# TASK DESCRIPTION
Transcribe, character for character, the rows between the line containing "accelerometer_X: median 4.0, box" and the line containing "accelerometer_Z: median 8.0, box", inclusive, and nothing else.

# RECORDS FOR PROCESSING
= = = = =

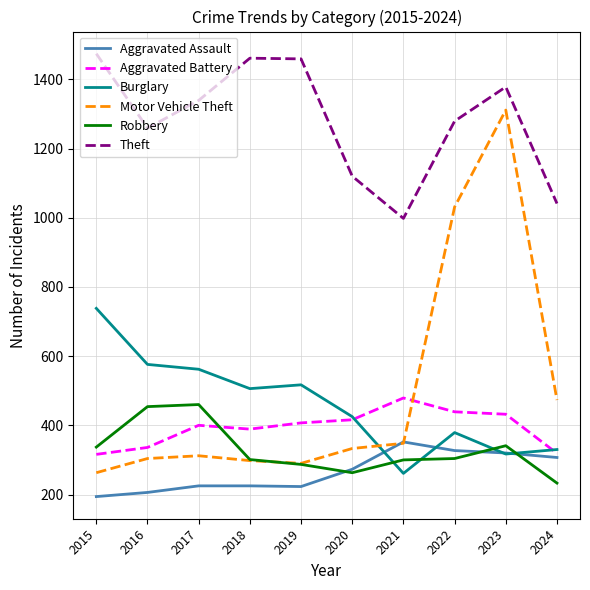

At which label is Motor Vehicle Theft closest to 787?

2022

= = = = =

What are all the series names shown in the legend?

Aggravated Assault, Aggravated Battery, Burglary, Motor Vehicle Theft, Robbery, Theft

= = = = =

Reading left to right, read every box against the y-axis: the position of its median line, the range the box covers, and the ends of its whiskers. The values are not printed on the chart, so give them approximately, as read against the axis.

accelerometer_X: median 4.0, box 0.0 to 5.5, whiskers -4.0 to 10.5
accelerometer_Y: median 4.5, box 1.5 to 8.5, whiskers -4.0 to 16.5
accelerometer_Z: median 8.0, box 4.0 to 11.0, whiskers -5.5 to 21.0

= = = = =

# ANSWER SECTION
accelerometer_X: median 4.0, box 0.0 to 5.5, whiskers -4.0 to 10.5
accelerometer_Y: median 4.5, box 1.5 to 8.5, whiskers -4.0 to 16.5
accelerometer_Z: median 8.0, box 4.0 to 11.0, whiskers -5.5 to 21.0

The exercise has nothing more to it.